For this latest study, the researchers utilized a machine learning platform to examine multiple public databases containing microbial genomic data. The analysis covered 87,920 genomes from specific microbes as well as 63,410 mixes of microbial genomes—known as "metagenomes"—from environmental samples. This comprehensive search spanned a variety of habitats across the globe.

This extensive exploration succeeded in identifying 863,498 candidate antimicrobial peptides, over 90 percent of which were previously undocumented. To validate these findings, the researchers synthesized 100 of these peptides and tested them against 11 pathogenic bacterial strains, including antibiotic-resistant strains of Escherichia coli and Staphylococcus aureus.

"Our initial screening revealed that 63 of these 100 candidates completely halted the growth of at least one of the pathogens tested, and often multiple strains," de la Fuente said. "In some instances, these molecules were effective against bacteria at very low doses."

Encouraging results were also observed in preclinical animal models, where some of the potent compounds successfully prevented infections. Further analysis indicated that many of these candidate molecules destroy bacteria by disrupting their outer protective membranes, effectively causing them to burst.
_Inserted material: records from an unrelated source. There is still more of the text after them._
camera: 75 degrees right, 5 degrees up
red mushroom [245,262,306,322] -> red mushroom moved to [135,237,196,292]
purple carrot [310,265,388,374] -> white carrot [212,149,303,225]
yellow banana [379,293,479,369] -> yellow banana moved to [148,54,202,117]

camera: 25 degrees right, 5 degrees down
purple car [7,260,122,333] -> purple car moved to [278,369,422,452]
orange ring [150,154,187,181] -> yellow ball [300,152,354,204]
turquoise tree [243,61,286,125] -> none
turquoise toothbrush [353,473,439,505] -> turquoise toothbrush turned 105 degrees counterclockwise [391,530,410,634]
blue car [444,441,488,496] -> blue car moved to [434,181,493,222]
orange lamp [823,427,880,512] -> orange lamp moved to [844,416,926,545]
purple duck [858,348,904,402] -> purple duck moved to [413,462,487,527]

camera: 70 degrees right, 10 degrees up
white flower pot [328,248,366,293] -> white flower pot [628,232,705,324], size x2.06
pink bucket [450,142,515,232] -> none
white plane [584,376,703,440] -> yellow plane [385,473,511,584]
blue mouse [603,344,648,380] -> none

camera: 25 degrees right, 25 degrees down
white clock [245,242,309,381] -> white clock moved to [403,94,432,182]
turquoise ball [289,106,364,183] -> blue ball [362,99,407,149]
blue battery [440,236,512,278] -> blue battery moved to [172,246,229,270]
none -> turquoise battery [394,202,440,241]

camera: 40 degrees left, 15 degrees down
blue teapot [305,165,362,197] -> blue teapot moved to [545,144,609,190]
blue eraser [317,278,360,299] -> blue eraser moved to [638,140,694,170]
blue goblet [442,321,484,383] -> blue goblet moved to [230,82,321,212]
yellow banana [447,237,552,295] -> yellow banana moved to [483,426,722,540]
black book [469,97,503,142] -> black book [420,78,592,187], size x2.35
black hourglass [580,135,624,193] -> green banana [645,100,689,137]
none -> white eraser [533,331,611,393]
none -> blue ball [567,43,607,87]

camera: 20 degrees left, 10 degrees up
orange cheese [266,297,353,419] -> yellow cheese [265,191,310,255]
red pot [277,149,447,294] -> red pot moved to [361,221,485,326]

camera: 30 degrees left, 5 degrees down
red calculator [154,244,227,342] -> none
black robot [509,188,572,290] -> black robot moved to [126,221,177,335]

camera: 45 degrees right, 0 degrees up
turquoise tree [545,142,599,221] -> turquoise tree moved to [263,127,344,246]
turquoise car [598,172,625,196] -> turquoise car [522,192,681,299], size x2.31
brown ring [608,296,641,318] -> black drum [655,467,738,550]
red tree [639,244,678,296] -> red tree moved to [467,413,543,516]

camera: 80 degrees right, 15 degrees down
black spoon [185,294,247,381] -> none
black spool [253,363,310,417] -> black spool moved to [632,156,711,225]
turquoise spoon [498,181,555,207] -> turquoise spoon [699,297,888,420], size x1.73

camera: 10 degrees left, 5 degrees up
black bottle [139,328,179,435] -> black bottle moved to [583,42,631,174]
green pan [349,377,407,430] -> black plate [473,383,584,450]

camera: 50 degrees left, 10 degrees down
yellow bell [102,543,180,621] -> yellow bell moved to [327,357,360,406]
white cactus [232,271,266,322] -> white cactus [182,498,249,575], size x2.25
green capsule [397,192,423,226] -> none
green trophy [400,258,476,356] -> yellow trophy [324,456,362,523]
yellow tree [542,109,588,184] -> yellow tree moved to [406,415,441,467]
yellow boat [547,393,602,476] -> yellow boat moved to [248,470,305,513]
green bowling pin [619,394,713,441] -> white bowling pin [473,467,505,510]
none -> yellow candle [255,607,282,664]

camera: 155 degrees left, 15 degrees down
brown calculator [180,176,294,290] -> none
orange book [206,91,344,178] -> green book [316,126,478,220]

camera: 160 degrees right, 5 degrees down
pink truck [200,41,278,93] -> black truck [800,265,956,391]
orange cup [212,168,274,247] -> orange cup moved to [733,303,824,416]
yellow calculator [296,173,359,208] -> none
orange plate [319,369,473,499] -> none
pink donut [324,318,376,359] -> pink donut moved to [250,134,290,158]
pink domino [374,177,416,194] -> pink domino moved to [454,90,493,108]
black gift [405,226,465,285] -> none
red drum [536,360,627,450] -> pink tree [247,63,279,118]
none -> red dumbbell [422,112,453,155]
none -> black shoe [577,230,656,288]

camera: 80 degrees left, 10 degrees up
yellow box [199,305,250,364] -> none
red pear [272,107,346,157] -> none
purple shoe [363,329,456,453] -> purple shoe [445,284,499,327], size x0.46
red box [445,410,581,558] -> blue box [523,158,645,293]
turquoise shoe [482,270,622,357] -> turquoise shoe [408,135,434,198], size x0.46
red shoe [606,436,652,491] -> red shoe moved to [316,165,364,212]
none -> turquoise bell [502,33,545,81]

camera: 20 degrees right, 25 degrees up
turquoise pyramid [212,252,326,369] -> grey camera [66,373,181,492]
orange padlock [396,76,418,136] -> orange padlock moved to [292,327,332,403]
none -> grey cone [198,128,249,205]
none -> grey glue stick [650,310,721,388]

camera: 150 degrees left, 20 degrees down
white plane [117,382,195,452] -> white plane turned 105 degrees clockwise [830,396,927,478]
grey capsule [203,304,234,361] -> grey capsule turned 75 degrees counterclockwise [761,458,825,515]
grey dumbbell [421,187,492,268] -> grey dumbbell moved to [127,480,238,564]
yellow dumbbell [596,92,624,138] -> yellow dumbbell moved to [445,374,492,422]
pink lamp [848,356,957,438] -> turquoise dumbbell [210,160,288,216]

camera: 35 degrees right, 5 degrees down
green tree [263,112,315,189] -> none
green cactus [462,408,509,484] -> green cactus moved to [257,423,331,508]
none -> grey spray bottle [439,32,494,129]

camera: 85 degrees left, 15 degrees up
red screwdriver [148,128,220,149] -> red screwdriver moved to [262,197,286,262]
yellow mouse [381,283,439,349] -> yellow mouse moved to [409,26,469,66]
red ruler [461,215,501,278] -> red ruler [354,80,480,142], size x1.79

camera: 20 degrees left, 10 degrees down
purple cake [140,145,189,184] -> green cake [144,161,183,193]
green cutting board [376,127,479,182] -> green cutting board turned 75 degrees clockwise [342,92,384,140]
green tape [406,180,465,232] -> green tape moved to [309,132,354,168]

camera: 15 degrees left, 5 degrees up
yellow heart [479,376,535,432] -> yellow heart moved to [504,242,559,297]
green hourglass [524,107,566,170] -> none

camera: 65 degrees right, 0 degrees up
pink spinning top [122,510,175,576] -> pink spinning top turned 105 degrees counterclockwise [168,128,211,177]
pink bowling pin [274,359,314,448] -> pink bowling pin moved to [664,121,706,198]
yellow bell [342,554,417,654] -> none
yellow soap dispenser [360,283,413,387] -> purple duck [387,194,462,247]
The identified compounds originated from microbes inhabiting a wide variety of environments, including human saliva, pig intestines, soil, plants, corals, and numerous other terrestrial and marine organisms. This validates the researchers' broad approach to exploring global biological data.

Overall, the findings highlight the power of AI in discovering new antibiotics, providing multiple new leads for antibiotic developers, and heralding the beginning of a promising new era in antibiotic discovery. The research team has made their repository of putative antimicrobial sequences, termed AMPSphere, open access and freely available for further exploration.